#### SUPPLIED RECORDS:
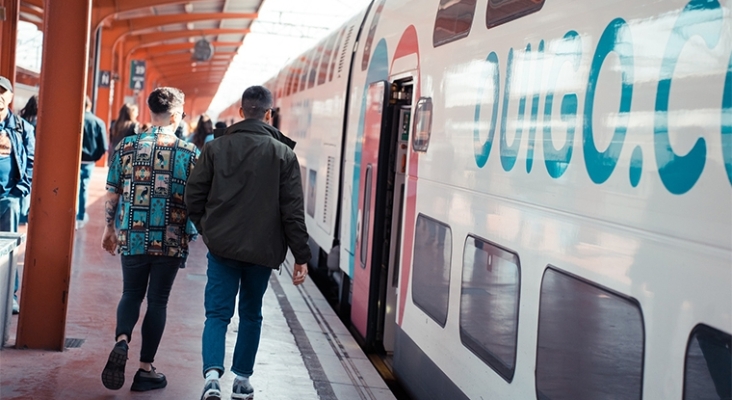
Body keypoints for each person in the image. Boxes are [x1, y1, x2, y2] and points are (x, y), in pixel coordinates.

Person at [185, 85, 310, 400]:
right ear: (269, 114)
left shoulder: (215, 148)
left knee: (217, 314)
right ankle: (242, 382)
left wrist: (208, 230)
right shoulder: (284, 154)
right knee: (252, 314)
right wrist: (301, 256)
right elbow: (292, 211)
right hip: (262, 251)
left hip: (222, 248)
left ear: (241, 112)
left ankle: (212, 377)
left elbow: (193, 197)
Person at [100, 87, 199, 392]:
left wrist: (109, 228)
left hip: (133, 233)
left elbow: (113, 193)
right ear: (173, 115)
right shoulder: (189, 152)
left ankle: (121, 340)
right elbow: (196, 200)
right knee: (158, 300)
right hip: (170, 238)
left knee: (131, 293)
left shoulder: (127, 146)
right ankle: (145, 369)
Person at [0, 76, 35, 315]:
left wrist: (19, 192)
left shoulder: (22, 128)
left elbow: (32, 162)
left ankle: (9, 294)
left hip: (8, 197)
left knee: (9, 246)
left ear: (10, 97)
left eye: (3, 92)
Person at [77, 96, 108, 229]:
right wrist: (94, 157)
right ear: (89, 105)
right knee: (83, 187)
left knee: (72, 188)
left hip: (75, 160)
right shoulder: (98, 122)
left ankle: (70, 214)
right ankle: (80, 216)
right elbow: (103, 146)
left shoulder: (75, 119)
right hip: (88, 161)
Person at [18, 94, 38, 224]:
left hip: (20, 159)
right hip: (34, 159)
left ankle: (21, 213)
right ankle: (25, 213)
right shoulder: (40, 123)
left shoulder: (20, 120)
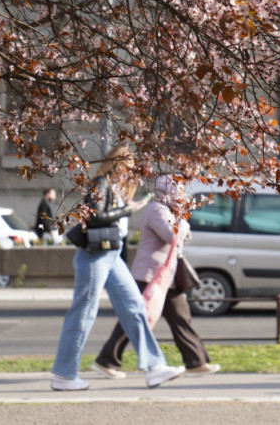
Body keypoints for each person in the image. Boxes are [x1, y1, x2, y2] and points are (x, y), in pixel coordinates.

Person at [50, 146, 185, 391]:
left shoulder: (115, 187)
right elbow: (94, 216)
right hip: (95, 256)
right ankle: (63, 375)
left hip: (112, 255)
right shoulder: (100, 183)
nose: (129, 173)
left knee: (135, 308)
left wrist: (126, 205)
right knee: (83, 312)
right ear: (116, 164)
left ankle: (155, 368)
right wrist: (128, 209)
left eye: (132, 169)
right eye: (127, 167)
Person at [93, 175, 220, 379]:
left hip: (165, 276)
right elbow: (172, 235)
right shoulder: (156, 210)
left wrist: (181, 224)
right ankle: (106, 360)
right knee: (136, 318)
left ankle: (196, 361)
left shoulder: (168, 211)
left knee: (180, 317)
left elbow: (181, 236)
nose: (181, 194)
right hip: (150, 275)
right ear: (167, 191)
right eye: (177, 190)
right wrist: (183, 223)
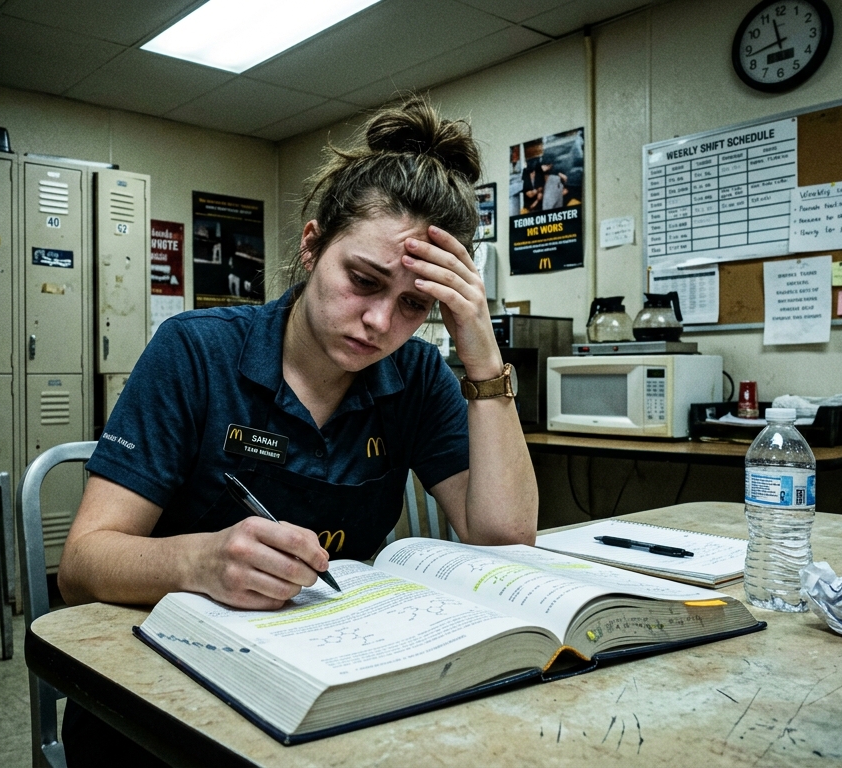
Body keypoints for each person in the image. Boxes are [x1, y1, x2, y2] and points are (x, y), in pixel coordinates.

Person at [56, 95, 539, 765]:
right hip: (160, 704)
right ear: (312, 247)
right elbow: (80, 565)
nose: (377, 322)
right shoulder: (196, 351)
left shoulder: (419, 373)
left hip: (330, 687)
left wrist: (481, 355)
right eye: (363, 280)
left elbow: (505, 537)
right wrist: (198, 562)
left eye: (414, 305)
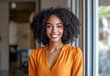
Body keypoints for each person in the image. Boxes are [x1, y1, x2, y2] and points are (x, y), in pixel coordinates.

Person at [29, 7, 83, 76]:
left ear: (65, 28)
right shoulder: (35, 55)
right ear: (43, 28)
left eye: (59, 26)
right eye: (49, 26)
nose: (54, 30)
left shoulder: (75, 53)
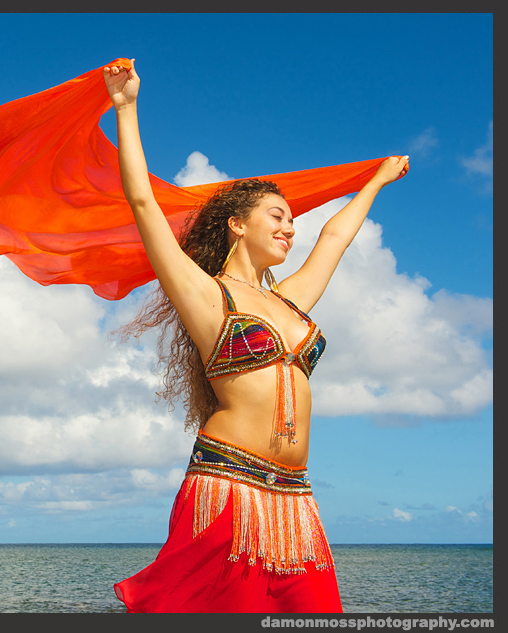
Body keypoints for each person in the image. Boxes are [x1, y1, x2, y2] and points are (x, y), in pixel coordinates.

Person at [105, 60, 409, 613]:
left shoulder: (290, 299)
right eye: (278, 215)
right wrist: (126, 108)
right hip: (226, 490)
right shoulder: (206, 296)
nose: (291, 227)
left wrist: (376, 181)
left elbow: (336, 237)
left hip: (296, 501)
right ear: (238, 224)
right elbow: (144, 202)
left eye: (293, 220)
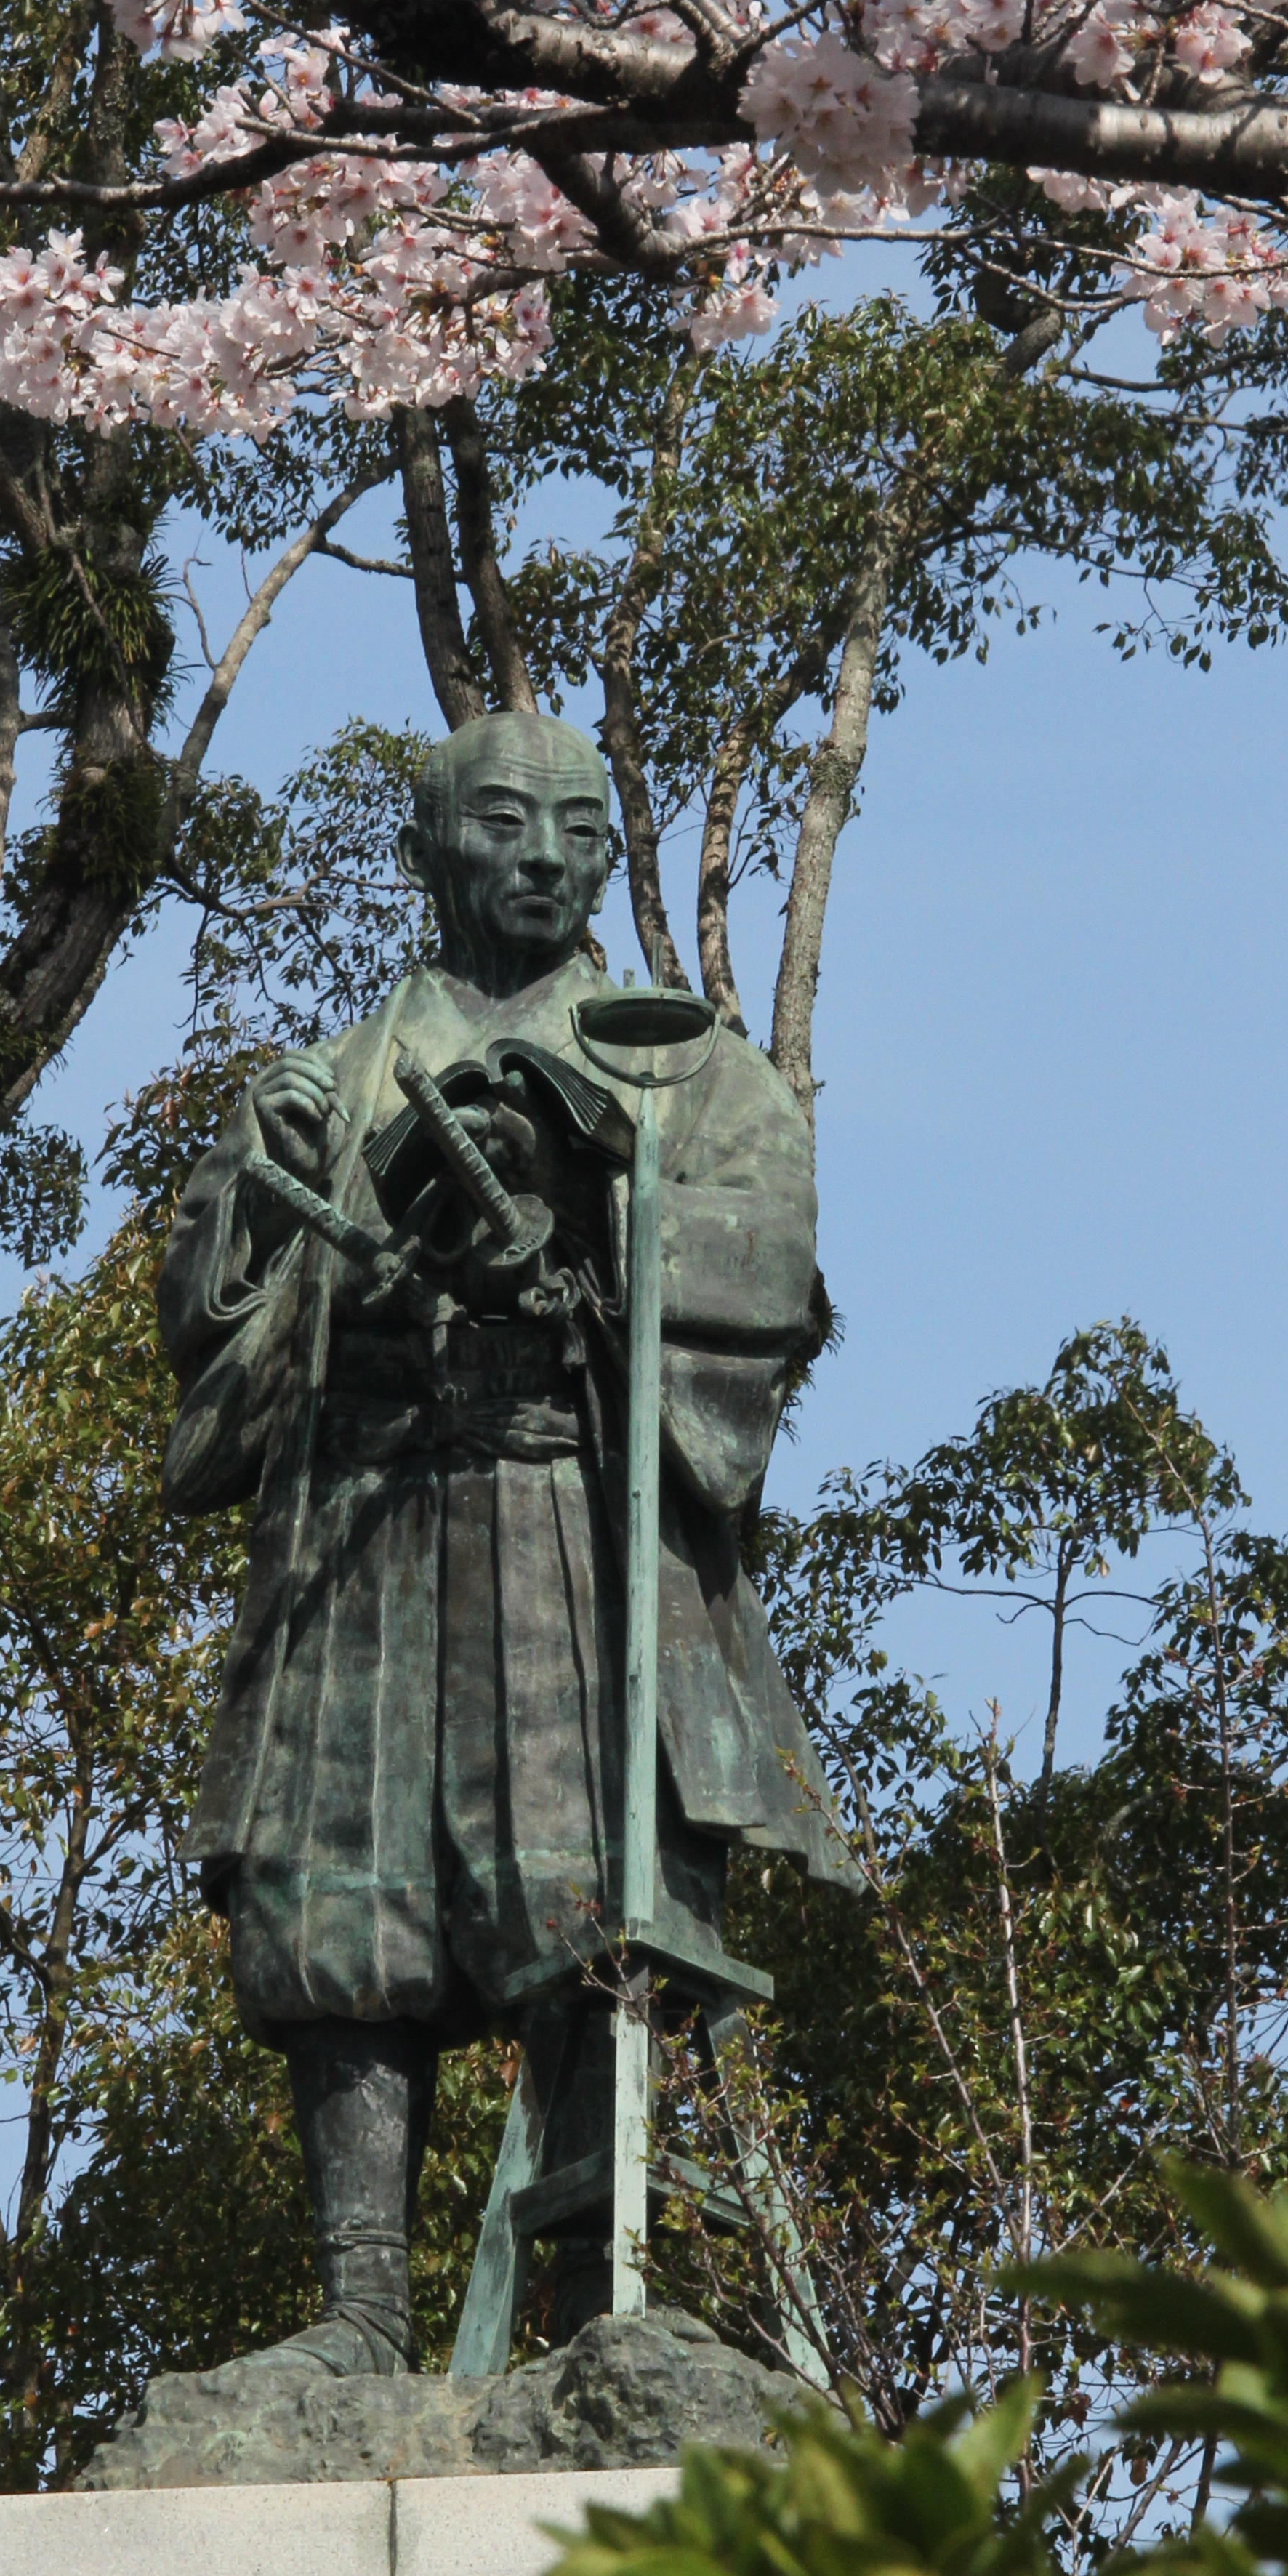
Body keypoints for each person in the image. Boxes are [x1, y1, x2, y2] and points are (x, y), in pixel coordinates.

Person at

#### WHAT IS BEING ASKED:
With the pictures left aside, write out all of the records above exactly.

#### SOLUTION FOR THIS PROBLEM:
Body keypoints for each person in the image. Boxes are [x1, y1, x2, y2] and points are (x, y), in pixel coordinates.

Person at [185, 85, 310, 400]:
right ear: (269, 114)
left shoulder: (215, 148)
left knee: (217, 314)
right ankle: (242, 382)
left wrist: (208, 230)
right shoulder: (284, 154)
right knee: (252, 314)
right wrist: (301, 256)
right elbow: (292, 211)
right hip: (262, 251)
left hip: (222, 248)
left ear: (241, 112)
left ankle: (212, 377)
left elbow: (193, 197)
Person at [100, 87, 199, 392]:
left wrist: (109, 228)
left hip: (133, 233)
left elbow: (113, 193)
right ear: (173, 115)
right shoulder: (189, 152)
left ankle: (121, 340)
right elbow: (196, 200)
right knee: (158, 300)
right hip: (170, 238)
left knee: (131, 293)
left shoulder: (127, 146)
right ankle: (145, 369)
Person at [0, 76, 35, 315]:
left wrist: (19, 192)
left shoulder: (22, 128)
left elbow: (32, 162)
left ankle: (9, 294)
left hip: (8, 197)
left knee: (9, 246)
left ear: (10, 97)
left eye: (3, 92)
Person at [77, 96, 108, 229]:
right wrist: (94, 157)
right ear: (89, 105)
right knee: (83, 187)
left knee: (72, 188)
left hip: (75, 160)
right shoulder: (98, 122)
left ankle: (70, 214)
right ankle: (80, 216)
right elbow: (103, 146)
left shoulder: (75, 119)
right hip: (88, 161)
Person at [18, 94, 38, 224]:
left hip: (20, 159)
right hip: (34, 159)
left ankle: (21, 213)
right ankle: (25, 213)
right shoulder: (40, 123)
left shoulder: (20, 120)
Body keypoints for each person in the image. Boxes are [x1, y1, x2, y2] and points are (x, y), in pixel coordinates.

Person at [50, 146, 185, 391]:
left shoulder: (115, 187)
right elbow: (94, 216)
right hip: (95, 256)
right ankle: (63, 375)
left hip: (112, 255)
right shoulder: (100, 183)
nose: (129, 173)
left knee: (135, 308)
left wrist: (126, 205)
right knee: (83, 312)
right ear: (116, 164)
left ankle: (155, 368)
right wrist: (128, 209)
left eye: (132, 169)
right eye: (127, 167)
Person at [93, 175, 220, 379]:
left hip: (165, 276)
right elbow: (172, 235)
right shoulder: (156, 210)
left wrist: (181, 224)
right ankle: (106, 360)
right knee: (136, 318)
left ankle: (196, 361)
left shoulder: (168, 211)
left knee: (180, 317)
left elbow: (181, 236)
nose: (181, 194)
right hip: (150, 275)
right ear: (167, 191)
right eye: (177, 190)
right wrist: (183, 223)
Body keypoints for each person in the image. Boxes are [x1, y1, x2, y2] and points are (x, y), in pixel coordinates.

Person at [56, 95, 539, 765]:
right hip: (160, 704)
right ear: (312, 247)
right elbow: (80, 565)
nose: (377, 322)
right shoulder: (196, 351)
left shoulder: (419, 373)
left hip: (330, 687)
left wrist: (481, 355)
right eye: (363, 280)
left elbow: (505, 537)
right wrist: (198, 562)
left eye: (414, 305)
Body keypoints for each person in the image. Boxes are [x1, y1, x2, y2] and points are (x, y), in pixel coordinates.

Person at [29, 7, 83, 76]:
left ear: (65, 28)
right shoulder: (35, 55)
right ear: (43, 28)
left eye: (59, 26)
right eye: (49, 26)
nose: (54, 30)
left shoulder: (75, 53)
Body keypoints for each person in the image. Boxes are [x1, y1, x2, y2] and points are (x, y), in pixel coordinates.

Person at [105, 60, 409, 613]:
left shoulder: (290, 299)
right eye: (278, 215)
right wrist: (126, 108)
right hip: (226, 490)
right shoulder: (206, 296)
nose: (291, 227)
left wrist: (376, 181)
left elbow: (336, 237)
left hip: (296, 501)
right ear: (238, 224)
right elbow: (144, 202)
left eye: (293, 220)
Body keypoints for each person in the image. Boxes are [x1, y1, x2, y2] and points are (x, y), in pixel coordinates.

Person at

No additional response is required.